• Estratto del documento
Per questo motivo, a questi giocatori interessa avere un rapporto diretto con gli altri player per potersi misurare con essi. Se da un lato il killer può divenire un pericoloso elemento che tenta di primeggiare a tutti i costi sugli avversari, dall’altro il killer spinge per una competizione pulita, apprendendo dai nemici per potersi migliorare assieme ad essi. La prima impressione riguardante i killers li relega ad individui che eliminano le relazioni nei giochi, ma è un pregiudizio scontato ed errato; molto spesso figurano come degli eroi irraggiungibili (se primeggiano) o come delle figure divertenti e sagaci (se recitano la figura del “troller”).

• Consegna A
Nell'estratto sui giocatori killer, come figurano spesso i killer quando primeggiano?
• Consegna B
In base all'estratto sui giocatori killer, spiega perché l'idea che i killer eliminino le relazioni nei giochi viene ritenuta sbagliata.
I dati non hanno alcun ruolo in questo lavoro.

• Dati forniti
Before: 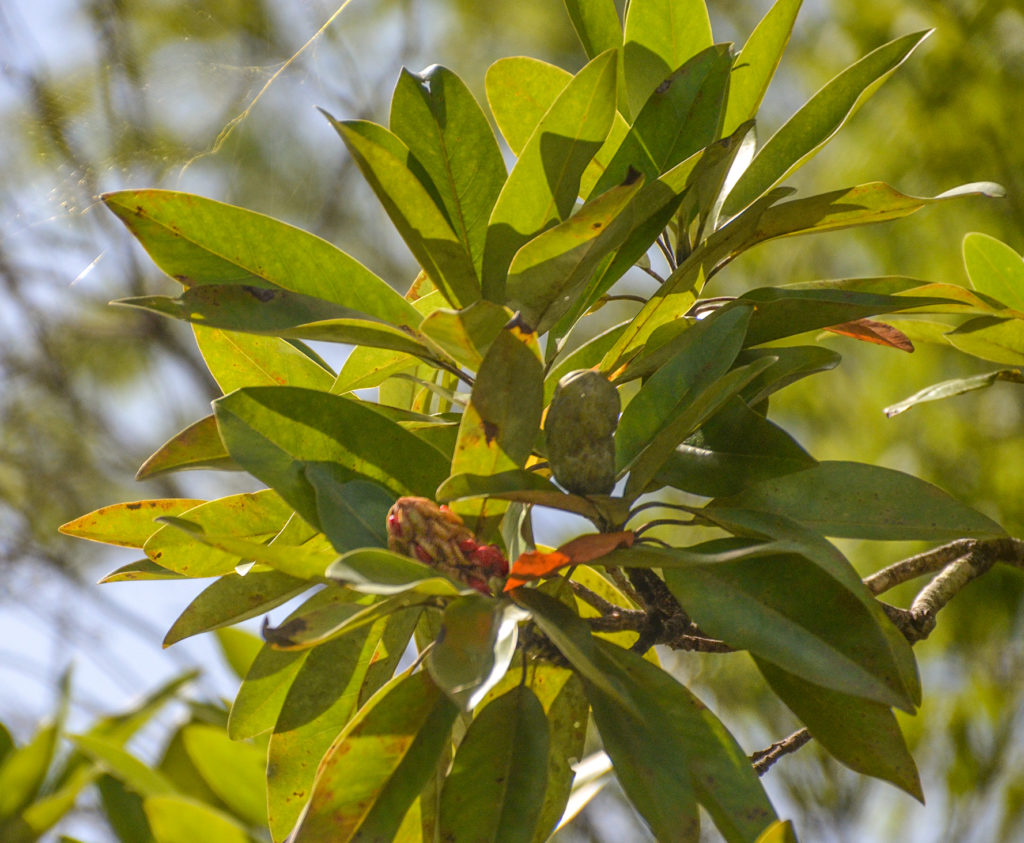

• Risposta A
Come degli eroi irraggiungibili.

• Risposta B
L'estratto la definisce un pregiudizio scontato ed errato, perché molto spesso i killer figurano come eroi irraggiungibili, se primeggiano, o come figure divertenti e sagaci, se recitano la figura del "troller".